**About this task:**
All lines from the one containing "QR Cake가 더 단순" through the end of the data below are to be transcribed exactly. Leave out the rest.

___ Dataset records ___

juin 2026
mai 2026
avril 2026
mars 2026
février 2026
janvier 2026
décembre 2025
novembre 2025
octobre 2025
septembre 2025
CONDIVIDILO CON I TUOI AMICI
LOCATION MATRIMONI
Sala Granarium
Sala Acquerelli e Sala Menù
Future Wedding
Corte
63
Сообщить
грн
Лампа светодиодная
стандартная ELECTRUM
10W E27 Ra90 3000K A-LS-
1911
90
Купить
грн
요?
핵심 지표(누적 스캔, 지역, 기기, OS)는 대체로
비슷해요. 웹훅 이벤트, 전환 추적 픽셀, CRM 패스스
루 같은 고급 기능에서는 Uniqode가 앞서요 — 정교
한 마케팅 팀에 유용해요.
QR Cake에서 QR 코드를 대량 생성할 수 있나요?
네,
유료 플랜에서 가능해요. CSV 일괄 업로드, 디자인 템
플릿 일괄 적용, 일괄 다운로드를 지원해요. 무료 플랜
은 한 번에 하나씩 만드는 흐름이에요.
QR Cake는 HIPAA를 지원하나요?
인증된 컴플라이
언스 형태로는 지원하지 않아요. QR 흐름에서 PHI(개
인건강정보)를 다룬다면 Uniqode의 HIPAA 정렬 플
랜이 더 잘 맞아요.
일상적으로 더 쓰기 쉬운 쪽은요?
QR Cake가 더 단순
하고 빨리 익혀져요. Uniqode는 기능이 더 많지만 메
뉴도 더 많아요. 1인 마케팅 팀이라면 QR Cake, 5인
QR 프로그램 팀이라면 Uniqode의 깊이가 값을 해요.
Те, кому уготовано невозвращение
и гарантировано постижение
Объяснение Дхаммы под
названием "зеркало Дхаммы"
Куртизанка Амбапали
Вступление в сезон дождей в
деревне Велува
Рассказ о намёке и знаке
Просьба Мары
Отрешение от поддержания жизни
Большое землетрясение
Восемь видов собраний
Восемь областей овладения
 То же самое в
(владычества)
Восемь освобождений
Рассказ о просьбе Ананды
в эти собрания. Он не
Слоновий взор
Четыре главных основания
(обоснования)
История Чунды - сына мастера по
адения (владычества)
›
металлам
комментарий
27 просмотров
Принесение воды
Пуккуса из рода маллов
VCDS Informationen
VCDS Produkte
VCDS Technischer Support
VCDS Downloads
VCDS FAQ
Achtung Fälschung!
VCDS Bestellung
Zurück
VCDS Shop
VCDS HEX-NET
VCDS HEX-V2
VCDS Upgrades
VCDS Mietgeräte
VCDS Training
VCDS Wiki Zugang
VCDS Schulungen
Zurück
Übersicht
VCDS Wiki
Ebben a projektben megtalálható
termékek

___

**Result:**
QR Cake가 더 단순
하고 빨리 익혀져요. Uniqode는 기능이 더 많지만 메
뉴도 더 많아요. 1인 마케팅 팀이라면 QR Cake, 5인
QR 프로그램 팀이라면 Uniqode의 깊이가 값을 해요.
Те, кому уготовано невозвращение
и гарантировано постижение
Объяснение Дхаммы под
названием "зеркало Дхаммы"
Куртизанка Амбапали
Вступление в сезон дождей в
деревне Велува
Рассказ о намёке и знаке
Просьба Мары
Отрешение от поддержания жизни
Большое землетрясение
Восемь видов собраний
Восемь областей овладения
 То же самое в
(владычества)
Восемь освобождений
Рассказ о просьбе Ананды
в эти собрания. Он не
Слоновий взор
Четыре главных основания
(обоснования)
История Чунды - сына мастера по
адения (владычества)
›
металлам
комментарий
27 просмотров
Принесение воды
Пуккуса из рода маллов
VCDS Informationen
VCDS Produkte
VCDS Technischer Support
VCDS Downloads
VCDS FAQ
Achtung Fälschung!
VCDS Bestellung
Zurück
VCDS Shop
VCDS HEX-NET
VCDS HEX-V2
VCDS Upgrades
VCDS Mietgeräte
VCDS Training
VCDS Wiki Zugang
VCDS Schulungen
Zurück
Übersicht
VCDS Wiki
Ebben a projektben megtalálható
termékek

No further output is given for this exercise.